When a tool is invented on the knee that can reach Saudi Arabia in order to take revenge on Saudi Arabia for the decision to reduce oil production, the people responsible for such inventions in Washington get a trap over and over again.

Such that as soon as you cock it, it will slam the inventors themselves.

Which, however, does not yet affect the mood of several teams of such unfortunate developers at once.

One group of congressmen is proposing that Riyadh be forced into its former friendship through the Tense Partnership Act.

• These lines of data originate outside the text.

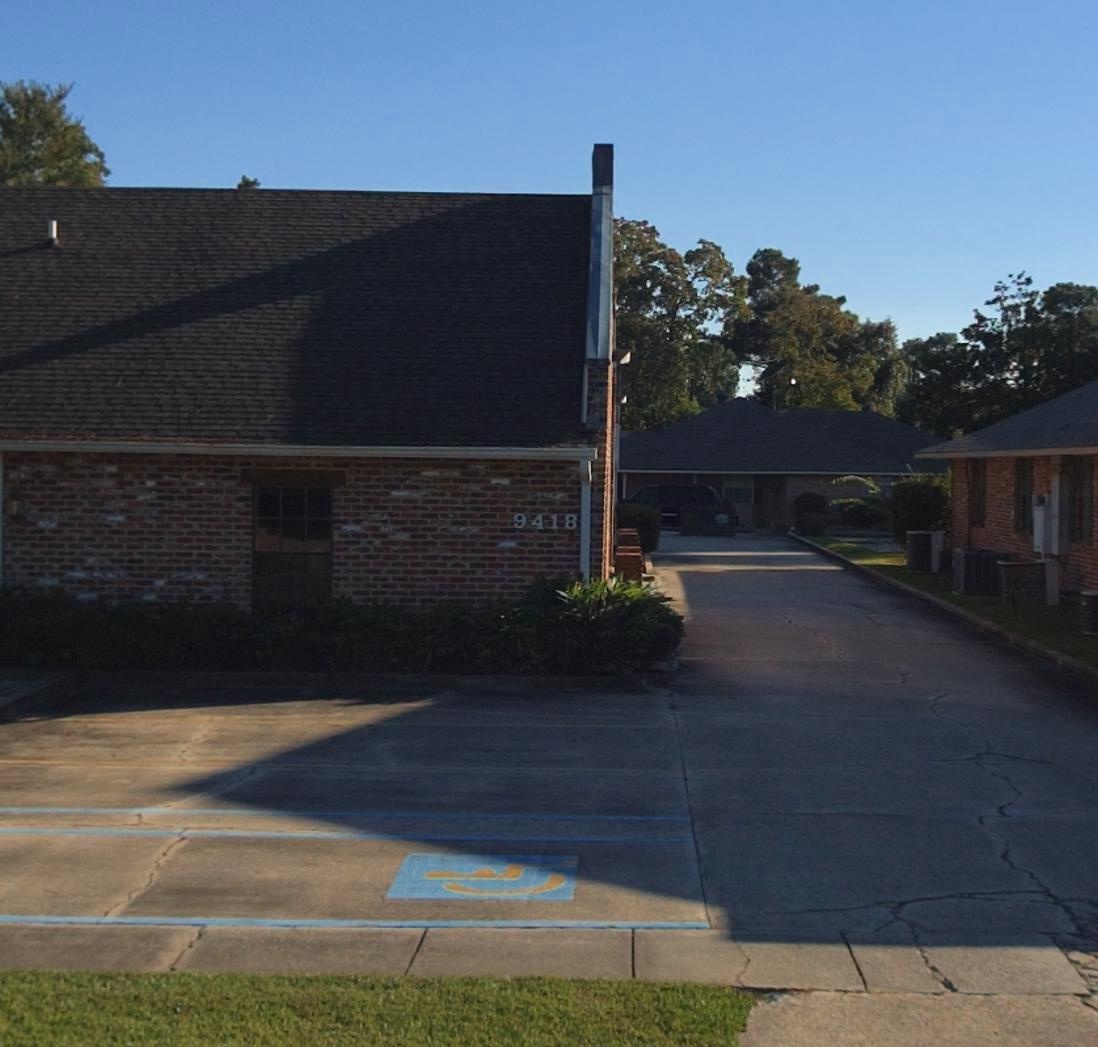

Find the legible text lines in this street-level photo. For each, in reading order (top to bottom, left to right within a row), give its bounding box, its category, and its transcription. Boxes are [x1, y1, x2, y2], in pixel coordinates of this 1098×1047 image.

[513, 512, 579, 531] StreetNumber: 9418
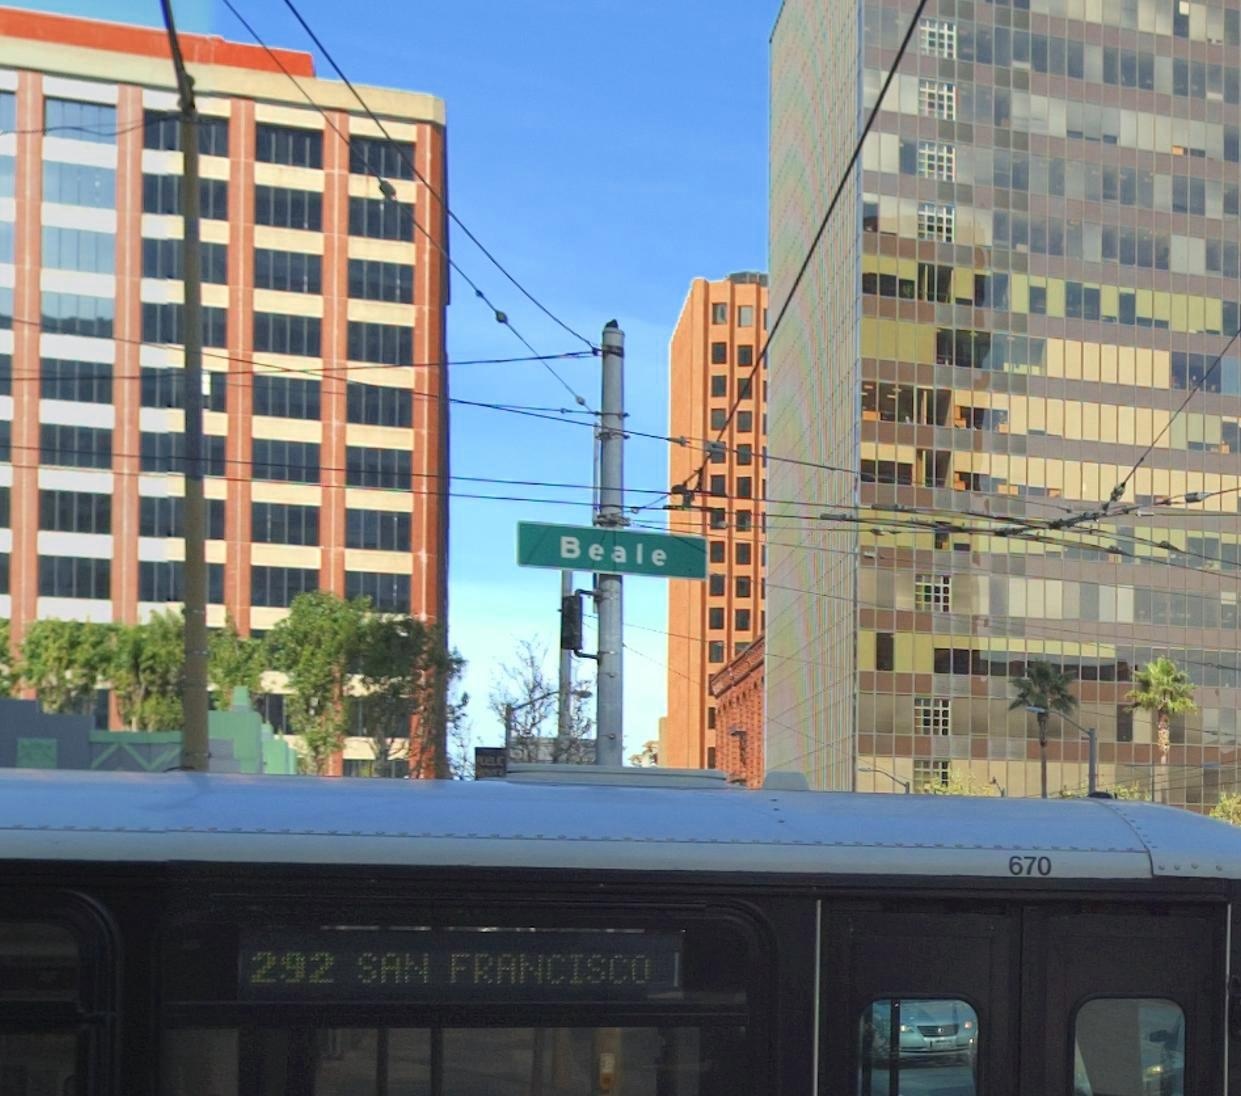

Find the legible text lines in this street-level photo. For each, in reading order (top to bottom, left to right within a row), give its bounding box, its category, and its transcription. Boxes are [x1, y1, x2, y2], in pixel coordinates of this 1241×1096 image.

[558, 533, 670, 571] StreetName: Beale
[1005, 853, 1056, 880] None: 670
[245, 946, 655, 990] None: 292 SAN FRANCISCO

It provides for the withdrawal of the American contingent along with air defense systems, including the Patriot and THAAD systems.

The authors - Thomas Malinowski, Sean Kasten and Susan Wilde (all Democrats) - apparently sincerely believe that the main dream of any nation in the world is to have at least one Pentagon military base on its territory.

So, probably, from the height of Capitol Hill looks like the American dream for foreigners.

The option that one of the allies can defend itself on the basis of its own sovereignty and military force is not considered acceptable.

And if he tries, then you need to look at the rationalization proposal from some other creatives.

In the Senate and the House of Representatives, Congressman Ro Hanna, as well as Senator Richard Blumenthal and Yale University professor Jeffrey Sonnenfeld, have prepared a bill to completely stop the sale of weapons and their components to Saudi Arabia.

The meaning here is simple.

The Saudis are at war with Yemen and are in constant conflict with Iran.

They need weapons.

This means that they will get scared, come to their senses and return the former volumes of hydrocarbons to the market.

However, there is a dangerous miscalculation here as well.

The arms market is not an oil market.

The supply always exceeds the demand.

And the weapons OPEC, which would also be led by Washington, does not exist in nature.

But there are Russian, Chinese and other arms manufacturers whose sovereignty is not burdened by an alliance with the United States.

Furthermore.

Both Moscow and Beijing have diplomatic potential in their assets in order to help normalize relations between Riyadh and Tehran.

And there, you see, so many weapons will simply not be needed.

No wonder it has always been said in the East that neighbors begin to fight after an Englishman has visited each house the day before.

Or an American.

And yes.

At this time, somewhere nearby, Donald Trump is also laughing out loud (in the first year of his presidency, he concluded the largest arms deal in US history with Saudi Arabia for a total of $ 110 billion), and the angry traditional sponsors of the Republicans are representatives of the same American military-industrial complex, that Biden is depriving of income are already ready to write checks with many zeros for the next Republican presidential campaign.

It's no joke, but 53% of US arms supplies come from the Middle East.

Insolvent Ukraine, which the White House promises them in return, cannot compensate for the shortfall in income.

Well, poor Kyiv has no money, for example, to buy 50 of the latest F-35 Lightning fighter-bombers.

And they won't sell.

Again on the agenda is the old (Bush-era) NOPEC bill, which looks like an attempt to organize Judgment Day for ourselves.

In short, it is about the fact that it will be possible to apply American antitrust laws against OPEC countries.

Well, for example, to arrest their assets in the USA.

Worse is only a complete ban on the export of dollars to Saudi Arabia.

However, if NOPEС starts working, dollars will hardly be needed.

As the world's main reserve currency.

In general, one could immediately call the NOUSA law.

It would be more honest.

Even if Riyadh agrees to some concessions and meets the Americans halfway (after all, the carrot method has also already begun to be used: the Saudis are being persuaded in parallel not to cut production at least until the midterm elections), one thing is clear.

The rift between Washington and Riyadh goes deeper than just a dispute over the price of oil.

An increasingly liberal US has violated a longstanding principle of dealing with conservative monarchies by forcibly exporting liberal ideas.

In addition, no one expected that the age-old hegemon, whose character had deteriorated so much over the years, would descend to the level of communal kitchen squabbles.

In the Middle East, as in the East in general, weakness is naturally not forgiven, although old age is respected.

But wisdom is not wrinkles, but convolutions.

The point of view of the author may not coincide with the position of the editors.